His landscape images began to appear in the photography press in the UK starting in 2008 with Photography Monthly. Further articles and features appeared in Practical Photography and cover images for Digital SLR and Outdoor Photography.

He started writing regularly for Amateur Photographer and Outdoor Photography magazine during 2011. This included articles on pinhole photography and seaside photography. He is occasional guest writer for the Great British Landscapes website where he has appeared as 'Featured Photographer'.

He won a Judges Choice award for his image "Cloud at Roker" in the 2010 Landscape Photographer of the Year Competition. His images selected as the overall favourite of judge John Langley. His image was published in the book of the competition by AA Publishing. Other judges of the competition included Charlie Waite.

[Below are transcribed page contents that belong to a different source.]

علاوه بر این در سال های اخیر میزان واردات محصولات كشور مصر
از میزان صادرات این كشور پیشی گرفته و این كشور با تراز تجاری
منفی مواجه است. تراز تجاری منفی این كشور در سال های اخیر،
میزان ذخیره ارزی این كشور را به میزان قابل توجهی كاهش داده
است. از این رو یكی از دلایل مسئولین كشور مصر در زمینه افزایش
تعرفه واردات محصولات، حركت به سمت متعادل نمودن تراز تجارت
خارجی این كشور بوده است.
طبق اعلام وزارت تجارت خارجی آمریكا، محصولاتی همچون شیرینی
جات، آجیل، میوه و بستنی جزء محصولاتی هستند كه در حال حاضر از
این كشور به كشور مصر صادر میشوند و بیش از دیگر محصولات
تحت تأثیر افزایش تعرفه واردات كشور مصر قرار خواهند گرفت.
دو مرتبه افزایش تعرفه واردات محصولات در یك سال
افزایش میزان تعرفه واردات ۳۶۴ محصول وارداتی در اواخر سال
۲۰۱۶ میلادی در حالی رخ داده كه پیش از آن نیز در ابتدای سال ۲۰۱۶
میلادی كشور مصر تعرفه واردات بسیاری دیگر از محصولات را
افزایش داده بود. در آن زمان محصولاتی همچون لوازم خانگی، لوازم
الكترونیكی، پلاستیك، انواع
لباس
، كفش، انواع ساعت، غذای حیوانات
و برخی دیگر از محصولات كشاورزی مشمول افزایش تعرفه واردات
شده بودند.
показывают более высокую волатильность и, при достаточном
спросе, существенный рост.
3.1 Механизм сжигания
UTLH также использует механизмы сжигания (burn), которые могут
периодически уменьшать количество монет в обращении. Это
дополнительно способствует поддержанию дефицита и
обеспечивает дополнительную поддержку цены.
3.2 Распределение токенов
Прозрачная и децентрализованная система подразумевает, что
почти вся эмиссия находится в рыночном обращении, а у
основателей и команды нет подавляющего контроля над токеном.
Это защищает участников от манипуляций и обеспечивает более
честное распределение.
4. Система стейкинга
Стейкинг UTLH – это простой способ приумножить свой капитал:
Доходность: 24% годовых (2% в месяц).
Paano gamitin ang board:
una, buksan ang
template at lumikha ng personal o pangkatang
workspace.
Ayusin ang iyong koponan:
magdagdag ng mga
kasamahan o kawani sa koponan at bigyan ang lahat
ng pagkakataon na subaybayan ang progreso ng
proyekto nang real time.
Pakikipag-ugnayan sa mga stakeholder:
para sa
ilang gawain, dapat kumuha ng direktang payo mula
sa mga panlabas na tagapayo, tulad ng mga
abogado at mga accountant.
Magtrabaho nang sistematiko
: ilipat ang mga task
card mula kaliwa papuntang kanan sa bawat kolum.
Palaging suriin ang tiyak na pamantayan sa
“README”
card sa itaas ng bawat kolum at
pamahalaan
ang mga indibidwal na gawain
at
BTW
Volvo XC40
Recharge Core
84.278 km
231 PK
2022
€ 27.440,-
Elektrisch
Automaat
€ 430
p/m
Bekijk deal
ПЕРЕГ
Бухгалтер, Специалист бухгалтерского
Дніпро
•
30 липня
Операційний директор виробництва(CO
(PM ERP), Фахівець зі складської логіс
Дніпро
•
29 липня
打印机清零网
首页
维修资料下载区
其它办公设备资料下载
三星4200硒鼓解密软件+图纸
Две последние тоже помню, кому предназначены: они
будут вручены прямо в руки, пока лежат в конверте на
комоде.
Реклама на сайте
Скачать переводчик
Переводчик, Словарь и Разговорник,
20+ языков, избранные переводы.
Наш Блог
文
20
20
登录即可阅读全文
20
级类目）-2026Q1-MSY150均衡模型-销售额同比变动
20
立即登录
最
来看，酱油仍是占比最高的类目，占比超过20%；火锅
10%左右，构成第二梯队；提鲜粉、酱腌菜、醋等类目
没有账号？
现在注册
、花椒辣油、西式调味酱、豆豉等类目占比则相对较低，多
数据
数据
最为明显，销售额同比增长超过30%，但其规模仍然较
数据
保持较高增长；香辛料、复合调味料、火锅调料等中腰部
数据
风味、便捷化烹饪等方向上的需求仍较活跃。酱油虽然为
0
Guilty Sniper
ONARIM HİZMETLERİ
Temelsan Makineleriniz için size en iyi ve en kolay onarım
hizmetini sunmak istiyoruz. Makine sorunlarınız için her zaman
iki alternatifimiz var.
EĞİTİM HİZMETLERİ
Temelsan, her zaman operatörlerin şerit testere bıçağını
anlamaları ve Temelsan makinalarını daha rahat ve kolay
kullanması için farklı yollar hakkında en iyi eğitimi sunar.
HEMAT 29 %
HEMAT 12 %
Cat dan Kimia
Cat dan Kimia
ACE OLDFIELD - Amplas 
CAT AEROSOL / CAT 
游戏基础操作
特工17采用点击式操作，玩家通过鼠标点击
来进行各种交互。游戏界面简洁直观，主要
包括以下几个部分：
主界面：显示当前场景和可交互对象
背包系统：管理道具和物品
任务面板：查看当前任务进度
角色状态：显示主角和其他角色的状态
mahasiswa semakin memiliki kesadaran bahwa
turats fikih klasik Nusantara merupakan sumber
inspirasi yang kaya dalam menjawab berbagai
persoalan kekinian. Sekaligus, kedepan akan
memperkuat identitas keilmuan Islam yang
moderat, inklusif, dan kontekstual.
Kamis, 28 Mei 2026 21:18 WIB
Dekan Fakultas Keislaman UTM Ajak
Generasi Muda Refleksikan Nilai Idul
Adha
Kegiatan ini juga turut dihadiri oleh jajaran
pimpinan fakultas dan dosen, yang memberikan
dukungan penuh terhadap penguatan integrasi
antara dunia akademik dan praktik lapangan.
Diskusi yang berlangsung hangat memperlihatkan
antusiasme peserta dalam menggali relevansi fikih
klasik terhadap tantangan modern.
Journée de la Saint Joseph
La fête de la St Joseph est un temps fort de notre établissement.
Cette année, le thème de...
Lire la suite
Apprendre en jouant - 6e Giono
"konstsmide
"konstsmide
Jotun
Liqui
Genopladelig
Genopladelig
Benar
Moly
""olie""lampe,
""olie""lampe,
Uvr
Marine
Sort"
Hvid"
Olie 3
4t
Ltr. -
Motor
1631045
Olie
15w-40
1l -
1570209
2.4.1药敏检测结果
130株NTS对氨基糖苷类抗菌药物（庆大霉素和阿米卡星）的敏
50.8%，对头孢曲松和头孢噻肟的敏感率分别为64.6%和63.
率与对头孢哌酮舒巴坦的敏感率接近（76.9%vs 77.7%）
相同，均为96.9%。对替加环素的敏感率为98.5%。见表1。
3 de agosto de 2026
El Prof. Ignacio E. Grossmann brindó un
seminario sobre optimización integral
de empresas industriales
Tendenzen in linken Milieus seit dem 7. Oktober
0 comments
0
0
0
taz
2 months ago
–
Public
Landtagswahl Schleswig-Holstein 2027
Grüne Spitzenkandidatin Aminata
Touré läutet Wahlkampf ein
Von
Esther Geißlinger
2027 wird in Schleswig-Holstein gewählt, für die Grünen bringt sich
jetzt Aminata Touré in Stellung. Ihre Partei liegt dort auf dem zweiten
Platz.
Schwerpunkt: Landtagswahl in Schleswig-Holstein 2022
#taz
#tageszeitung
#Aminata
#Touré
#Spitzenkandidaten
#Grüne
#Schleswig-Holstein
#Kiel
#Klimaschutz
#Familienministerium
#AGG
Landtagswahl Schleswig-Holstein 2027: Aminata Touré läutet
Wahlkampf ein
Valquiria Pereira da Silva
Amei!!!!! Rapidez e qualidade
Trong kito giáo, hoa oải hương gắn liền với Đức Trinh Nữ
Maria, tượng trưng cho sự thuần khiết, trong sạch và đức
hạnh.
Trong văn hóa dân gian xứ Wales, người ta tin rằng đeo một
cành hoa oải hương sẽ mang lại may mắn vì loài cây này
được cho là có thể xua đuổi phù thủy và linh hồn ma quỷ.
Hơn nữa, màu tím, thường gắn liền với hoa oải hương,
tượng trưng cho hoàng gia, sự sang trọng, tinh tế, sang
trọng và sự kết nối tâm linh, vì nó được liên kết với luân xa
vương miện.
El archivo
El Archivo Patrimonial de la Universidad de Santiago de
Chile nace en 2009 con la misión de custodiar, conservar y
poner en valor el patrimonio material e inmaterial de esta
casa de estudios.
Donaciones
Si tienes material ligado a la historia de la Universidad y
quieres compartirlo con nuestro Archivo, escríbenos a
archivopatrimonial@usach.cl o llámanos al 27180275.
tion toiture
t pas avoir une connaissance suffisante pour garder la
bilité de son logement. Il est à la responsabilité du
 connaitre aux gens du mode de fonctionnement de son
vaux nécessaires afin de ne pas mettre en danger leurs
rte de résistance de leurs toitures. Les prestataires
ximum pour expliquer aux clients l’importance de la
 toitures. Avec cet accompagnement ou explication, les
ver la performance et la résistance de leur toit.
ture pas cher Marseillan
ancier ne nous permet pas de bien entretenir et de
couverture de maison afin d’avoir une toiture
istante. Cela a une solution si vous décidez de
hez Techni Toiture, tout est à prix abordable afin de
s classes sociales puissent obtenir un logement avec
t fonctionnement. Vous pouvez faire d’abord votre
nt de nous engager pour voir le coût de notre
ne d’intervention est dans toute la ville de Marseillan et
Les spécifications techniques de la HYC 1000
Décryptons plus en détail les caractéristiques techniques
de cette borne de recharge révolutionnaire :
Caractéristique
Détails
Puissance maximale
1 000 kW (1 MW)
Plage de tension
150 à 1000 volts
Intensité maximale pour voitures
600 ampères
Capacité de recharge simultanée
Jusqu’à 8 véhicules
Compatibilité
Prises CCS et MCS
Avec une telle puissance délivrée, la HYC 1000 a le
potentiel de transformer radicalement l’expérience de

He has exhibited at the National Theatre, London twice and his image was projected across the London skyline at night on the walls of the London Sinfonietta on both occasions.

His first solo exhibition was staged in June 2011 at the Patchings Art Centre, Nottinghamshire, England alongside separate exhibitions by English landscape and travel photographers Pete Bridgwood and Chris Upton. Titled 'Time Passing', it included 30 of his images all using exposures of one second or longer.

In October 2011 he was commended for his image, 'Scintilla IV', in the Sunday Times 'Take-a-View' Landscape Photographer of the Year competition. It was exhibited in London at the National Theatre during the winter of 2011/12 and was published in the book Landscape Photographer of the Year 2011.

He has since gone on to exhibit on London’s South Bank at the OXO Gallery and at The Mall Galleries with Charlie Waite et al

In 2015 he wrote the foreword for fellow photographer Chris Friel in his book, Framed published by Kozu Books.

In recent years he has become known for his work in abstract photography, making multiple exposure and intentional camera movement photographs.

His first book, ‘Abstract Mindedness’, was published by Kozu Books and contains images and poetry made during twelve months of mental illness following a breakdown. He donated his profits to the Young Minds UK mental health charity.